◆ TASK GOAL: Arrange every line in the records below as a numbered list, leaving out any blank lines.

BEGIN GIVEN DATA

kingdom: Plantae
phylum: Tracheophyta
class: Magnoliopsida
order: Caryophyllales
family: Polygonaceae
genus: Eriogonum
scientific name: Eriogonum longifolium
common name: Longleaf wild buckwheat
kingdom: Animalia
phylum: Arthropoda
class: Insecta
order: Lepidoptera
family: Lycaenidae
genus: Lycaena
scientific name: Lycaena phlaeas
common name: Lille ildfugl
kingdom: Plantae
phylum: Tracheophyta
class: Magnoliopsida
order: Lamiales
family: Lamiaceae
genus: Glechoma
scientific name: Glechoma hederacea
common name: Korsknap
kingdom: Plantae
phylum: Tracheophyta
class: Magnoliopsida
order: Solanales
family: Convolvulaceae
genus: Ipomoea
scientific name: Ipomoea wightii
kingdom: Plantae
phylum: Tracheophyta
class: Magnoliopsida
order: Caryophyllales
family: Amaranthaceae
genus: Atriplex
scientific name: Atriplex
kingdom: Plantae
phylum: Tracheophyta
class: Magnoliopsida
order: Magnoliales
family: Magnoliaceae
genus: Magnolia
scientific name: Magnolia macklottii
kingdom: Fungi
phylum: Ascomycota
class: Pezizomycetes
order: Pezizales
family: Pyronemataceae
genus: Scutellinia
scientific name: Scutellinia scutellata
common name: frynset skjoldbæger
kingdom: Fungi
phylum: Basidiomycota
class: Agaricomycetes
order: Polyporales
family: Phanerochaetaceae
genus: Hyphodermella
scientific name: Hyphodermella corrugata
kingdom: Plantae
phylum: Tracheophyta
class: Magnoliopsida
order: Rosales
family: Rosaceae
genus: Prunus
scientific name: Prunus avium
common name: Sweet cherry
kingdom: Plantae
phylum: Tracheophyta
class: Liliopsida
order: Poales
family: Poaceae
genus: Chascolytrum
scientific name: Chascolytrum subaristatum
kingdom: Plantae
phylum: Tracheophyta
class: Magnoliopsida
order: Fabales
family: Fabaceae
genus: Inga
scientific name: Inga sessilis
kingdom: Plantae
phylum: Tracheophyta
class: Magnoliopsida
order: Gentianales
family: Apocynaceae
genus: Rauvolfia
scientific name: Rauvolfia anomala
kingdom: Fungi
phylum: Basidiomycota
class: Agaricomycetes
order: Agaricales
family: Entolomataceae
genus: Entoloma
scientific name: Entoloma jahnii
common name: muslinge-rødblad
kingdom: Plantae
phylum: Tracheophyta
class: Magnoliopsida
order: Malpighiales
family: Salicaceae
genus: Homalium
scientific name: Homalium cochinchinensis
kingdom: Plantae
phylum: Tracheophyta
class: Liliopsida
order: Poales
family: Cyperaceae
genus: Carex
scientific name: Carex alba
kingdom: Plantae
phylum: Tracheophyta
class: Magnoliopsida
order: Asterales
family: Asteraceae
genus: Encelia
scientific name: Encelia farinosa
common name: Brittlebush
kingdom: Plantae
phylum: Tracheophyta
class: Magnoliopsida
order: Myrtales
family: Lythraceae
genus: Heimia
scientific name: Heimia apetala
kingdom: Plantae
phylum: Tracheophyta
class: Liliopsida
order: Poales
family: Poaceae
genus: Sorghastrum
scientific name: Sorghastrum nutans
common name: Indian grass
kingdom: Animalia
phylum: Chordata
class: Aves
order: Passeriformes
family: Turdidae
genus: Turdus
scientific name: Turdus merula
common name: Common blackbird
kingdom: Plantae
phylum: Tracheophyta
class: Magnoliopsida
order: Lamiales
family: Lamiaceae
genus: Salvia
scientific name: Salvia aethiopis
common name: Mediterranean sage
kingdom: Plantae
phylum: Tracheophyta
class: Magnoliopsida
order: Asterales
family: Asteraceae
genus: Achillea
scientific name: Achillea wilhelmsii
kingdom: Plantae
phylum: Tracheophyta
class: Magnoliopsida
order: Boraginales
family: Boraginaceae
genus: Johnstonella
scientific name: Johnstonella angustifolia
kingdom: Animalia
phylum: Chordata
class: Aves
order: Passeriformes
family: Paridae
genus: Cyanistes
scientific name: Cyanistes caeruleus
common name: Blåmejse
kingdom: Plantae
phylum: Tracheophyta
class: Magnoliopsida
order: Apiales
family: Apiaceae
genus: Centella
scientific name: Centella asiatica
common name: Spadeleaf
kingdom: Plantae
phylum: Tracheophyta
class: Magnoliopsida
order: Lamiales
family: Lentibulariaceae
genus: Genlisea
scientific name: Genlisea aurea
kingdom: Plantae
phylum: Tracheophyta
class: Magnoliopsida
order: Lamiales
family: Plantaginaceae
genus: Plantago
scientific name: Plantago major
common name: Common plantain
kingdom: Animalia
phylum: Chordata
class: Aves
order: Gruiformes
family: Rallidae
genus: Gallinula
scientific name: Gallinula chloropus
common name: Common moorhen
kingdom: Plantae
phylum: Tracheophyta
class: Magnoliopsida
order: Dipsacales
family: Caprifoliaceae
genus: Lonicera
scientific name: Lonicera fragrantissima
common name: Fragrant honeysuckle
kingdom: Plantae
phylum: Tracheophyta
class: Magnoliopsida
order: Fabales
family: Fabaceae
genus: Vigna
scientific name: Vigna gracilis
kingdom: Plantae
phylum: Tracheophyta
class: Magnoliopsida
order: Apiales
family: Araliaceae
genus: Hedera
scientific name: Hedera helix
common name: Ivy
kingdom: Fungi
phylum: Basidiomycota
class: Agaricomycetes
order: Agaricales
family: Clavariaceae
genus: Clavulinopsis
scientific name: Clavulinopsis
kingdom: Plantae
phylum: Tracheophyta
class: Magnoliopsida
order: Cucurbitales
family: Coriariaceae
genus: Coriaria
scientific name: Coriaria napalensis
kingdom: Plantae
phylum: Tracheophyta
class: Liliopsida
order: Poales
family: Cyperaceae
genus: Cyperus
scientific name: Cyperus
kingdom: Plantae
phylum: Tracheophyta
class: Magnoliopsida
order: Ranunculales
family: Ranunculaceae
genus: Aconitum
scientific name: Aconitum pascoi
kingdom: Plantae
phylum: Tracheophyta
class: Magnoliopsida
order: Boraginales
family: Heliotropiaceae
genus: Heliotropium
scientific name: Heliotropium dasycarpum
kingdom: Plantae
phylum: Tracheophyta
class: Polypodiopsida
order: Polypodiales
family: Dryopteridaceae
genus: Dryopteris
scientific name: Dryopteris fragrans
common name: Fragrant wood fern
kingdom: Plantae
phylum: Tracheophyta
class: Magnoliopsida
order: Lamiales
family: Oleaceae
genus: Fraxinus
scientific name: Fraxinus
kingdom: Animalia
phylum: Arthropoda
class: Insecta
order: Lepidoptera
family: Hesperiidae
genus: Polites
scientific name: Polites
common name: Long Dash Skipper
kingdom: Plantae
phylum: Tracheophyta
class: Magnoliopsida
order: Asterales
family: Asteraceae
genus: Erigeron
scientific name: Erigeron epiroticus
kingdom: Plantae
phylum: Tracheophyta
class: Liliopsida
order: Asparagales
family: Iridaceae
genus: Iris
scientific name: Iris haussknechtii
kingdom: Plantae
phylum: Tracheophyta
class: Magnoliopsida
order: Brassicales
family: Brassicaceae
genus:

END GIVEN DATA

◆ THE COMPLETED TASK:
1. kingdom: Plantae
2. phylum: Tracheophyta
3. class: Magnoliopsida
4. order: Caryophyllales
5. family: Polygonaceae
6. genus: Eriogonum
7. scientific name: Eriogonum longifolium
8. common name: Longleaf wild buckwheat
9. kingdom: Animalia
10. phylum: Arthropoda
11. class: Insecta
12. order: Lepidoptera
13. family: Lycaenidae
14. genus: Lycaena
15. scientific name: Lycaena phlaeas
16. common name: Lille ildfugl
17. kingdom: Plantae
18. phylum: Tracheophyta
19. class: Magnoliopsida
20. order: Lamiales
21. family: Lamiaceae
22. genus: Glechoma
23. scientific name: Glechoma hederacea
24. common name: Korsknap
25. kingdom: Plantae
26. phylum: Tracheophyta
27. class: Magnoliopsida
28. order: Solanales
29. family: Convolvulaceae
30. genus: Ipomoea
31. scientific name: Ipomoea wightii
32. kingdom: Plantae
33. phylum: Tracheophyta
34. class: Magnoliopsida
35. order: Caryophyllales
36. family: Amaranthaceae
37. genus: Atriplex
38. scientific name: Atriplex
39. kingdom: Plantae
40. phylum: Tracheophyta
41. class: Magnoliopsida
42. order: Magnoliales
43. family: Magnoliaceae
44. genus: Magnolia
45. scientific name: Magnolia macklottii
46. kingdom: Fungi
47. phylum: Ascomycota
48. class: Pezizomycetes
49. order: Pezizales
50. family: Pyronemataceae
51. genus: Scutellinia
52. scientific name: Scutellinia scutellata
53. common name: frynset skjoldbæger
54. kingdom: Fungi
55. phylum: Basidiomycota
56. class: Agaricomycetes
57. order: Polyporales
58. family: Phanerochaetaceae
59. genus: Hyphodermella
60. scientific name: Hyphodermella corrugata
61. kingdom: Plantae
62. phylum: Tracheophyta
63. class: Magnoliopsida
64. order: Rosales
65. family: Rosaceae
66. genus: Prunus
67. scientific name: Prunus avium
68. common name: Sweet cherry
69. kingdom: Plantae
70. phylum: Tracheophyta
71. class: Liliopsida
72. order: Poales
73. family: Poaceae
74. genus: Chascolytrum
75. scientific name: Chascolytrum subaristatum
76. kingdom: Plantae
77. phylum: Tracheophyta
78. class: Magnoliopsida
79. order: Fabales
80. family: Fabaceae
81. genus: Inga
82. scientific name: Inga sessilis
83. kingdom: Plantae
84. phylum: Tracheophyta
85. class: Magnoliopsida
86. order: Gentianales
87. family: Apocynaceae
88. genus: Rauvolfia
89. scientific name: Rauvolfia anomala
90. kingdom: Fungi
91. phylum: Basidiomycota
92. class: Agaricomycetes
93. order: Agaricales
94. family: Entolomataceae
95. genus: Entoloma
96. scientific name: Entoloma jahnii
97. common name: muslinge-rødblad
98. kingdom: Plantae
99. phylum: Tracheophyta
100. class: Magnoliopsida
101. order: Malpighiales
102. family: Salicaceae
103. genus: Homalium
104. scientific name: Homalium cochinchinensis
105. kingdom: Plantae
106. phylum: Tracheophyta
107. class: Liliopsida
108. order: Poales
109. family: Cyperaceae
110. genus: Carex
111. scientific name: Carex alba
112. kingdom: Plantae
113. phylum: Tracheophyta
114. class: Magnoliopsida
115. order: Asterales
116. family: Asteraceae
117. genus: Encelia
118. scientific name: Encelia farinosa
119. common name: Brittlebush
120. kingdom: Plantae
121. phylum: Tracheophyta
122. class: Magnoliopsida
123. order: Myrtales
124. family: Lythraceae
125. genus: Heimia
126. scientific name: Heimia apetala
127. kingdom: Plantae
128. phylum: Tracheophyta
129. class: Liliopsida
130. order: Poales
131. family: Poaceae
132. genus: Sorghastrum
133. scientific name: Sorghastrum nutans
134. common name: Indian grass
135. kingdom: Animalia
136. phylum: Chordata
137. class: Aves
138. order: Passeriformes
139. family: Turdidae
140. genus: Turdus
141. scientific name: Turdus merula
142. common name: Common blackbird
143. kingdom: Plantae
144. phylum: Tracheophyta
145. class: Magnoliopsida
146. order: Lamiales
147. family: Lamiaceae
148. genus: Salvia
149. scientific name: Salvia aethiopis
150. common name: Mediterranean sage
151. kingdom: Plantae
152. phylum: Tracheophyta
153. class: Magnoliopsida
154. order: Asterales
155. family: Asteraceae
156. genus: Achillea
157. scientific name: Achillea wilhelmsii
158. kingdom: Plantae
159. phylum: Tracheophyta
160. class: Magnoliopsida
161. order: Boraginales
162. family: Boraginaceae
163. genus: Johnstonella
164. scientific name: Johnstonella angustifolia
165. kingdom: Animalia
166. phylum: Chordata
167. class: Aves
168. order: Passeriformes
169. family: Paridae
170. genus: Cyanistes
171. scientific name: Cyanistes caeruleus
172. common name: Blåmejse
173. kingdom: Plantae
174. phylum: Tracheophyta
175. class: Magnoliopsida
176. order: Apiales
177. family: Apiaceae
178. genus: Centella
179. scientific name: Centella asiatica
180. common name: Spadeleaf
181. kingdom: Plantae
182. phylum: Tracheophyta
183. class: Magnoliopsida
184. order: Lamiales
185. family: Lentibulariaceae
186. genus: Genlisea
187. scientific name: Genlisea aurea
188. kingdom: Plantae
189. phylum: Tracheophyta
190. class: Magnoliopsida
191. order: Lamiales
192. family: Plantaginaceae
193. genus: Plantago
194. scientific name: Plantago major
195. common name: Common plantain
196. kingdom: Animalia
197. phylum: Chordata
198. class: Aves
199. order: Gruiformes
200. family: Rallidae
201. genus: Gallinula
202. scientific name: Gallinula chloropus
203. common name: Common moorhen
204. kingdom: Plantae
205. phylum: Tracheophyta
206. class: Magnoliopsida
207. order: Dipsacales
208. family: Caprifoliaceae
209. genus: Lonicera
210. scientific name: Lonicera fragrantissima
211. common name: Fragrant honeysuckle
212. kingdom: Plantae
213. phylum: Tracheophyta
214. class: Magnoliopsida
215. order: Fabales
216. family: Fabaceae
217. genus: Vigna
218. scientific name: Vigna gracilis
219. kingdom: Plantae
220. phylum: Tracheophyta
221. class: Magnoliopsida
222. order: Apiales
223. family: Araliaceae
224. genus: Hedera
225. scientific name: Hedera helix
226. common name: Ivy
227. kingdom: Fungi
228. phylum: Basidiomycota
229. class: Agaricomycetes
230. order: Agaricales
231. family: Clavariaceae
232. genus: Clavulinopsis
233. scientific name: Clavulinopsis
234. kingdom: Plantae
235. phylum: Tracheophyta
236. class: Magnoliopsida
237. order: Cucurbitales
238. family: Coriariaceae
239. genus: Coriaria
240. scientific name: Coriaria napalensis
241. kingdom: Plantae
242. phylum: Tracheophyta
243. class: Liliopsida
244. order: Poales
245. family: Cyperaceae
246. genus: Cyperus
247. scientific name: Cyperus
248. kingdom: Plantae
249. phylum: Tracheophyta
250. class: Magnoliopsida
251. order: Ranunculales
252. family: Ranunculaceae
253. genus: Aconitum
254. scientific name: Aconitum pascoi
255. kingdom: Plantae
256. phylum: Tracheophyta
257. class: Magnoliopsida
258. order: Boraginales
259. family: Heliotropiaceae
260. genus: Heliotropium
261. scientific name: Heliotropium dasycarpum
262. kingdom: Plantae
263. phylum: Tracheophyta
264. class: Polypodiopsida
265. order: Polypodiales
266. family: Dryopteridaceae
267. genus: Dryopteris
268. scientific name: Dryopteris fragrans
269. common name: Fragrant wood fern
270. kingdom: Plantae
271. phylum: Tracheophyta
272. class: Magnoliopsida
273. order: Lamiales
274. family: Oleaceae
275. genus: Fraxinus
276. scientific name: Fraxinus
277. kingdom: Animalia
278. phylum: Arthropoda
279. class: Insecta
280. order: Lepidoptera
281. family: Hesperiidae
282. genus: Polites
283. scientific name: Polites
284. common name: Long Dash Skipper
285. kingdom: Plantae
286. phylum: Tracheophyta
287. class: Magnoliopsida
288. order: Asterales
289. family: Asteraceae
290. genus: Erigeron
291. scientific name: Erigeron epiroticus
292. kingdom: Plantae
293. phylum: Tracheophyta
294. class: Liliopsida
295. order: Asparagales
296. family: Iridaceae
297. genus: Iris
298. scientific name: Iris haussknechtii
299. kingdom: Plantae
300. phylum: Tracheophyta
301. class: Magnoliopsida
302. order: Brassicales
303. family: Brassicaceae
304. genus:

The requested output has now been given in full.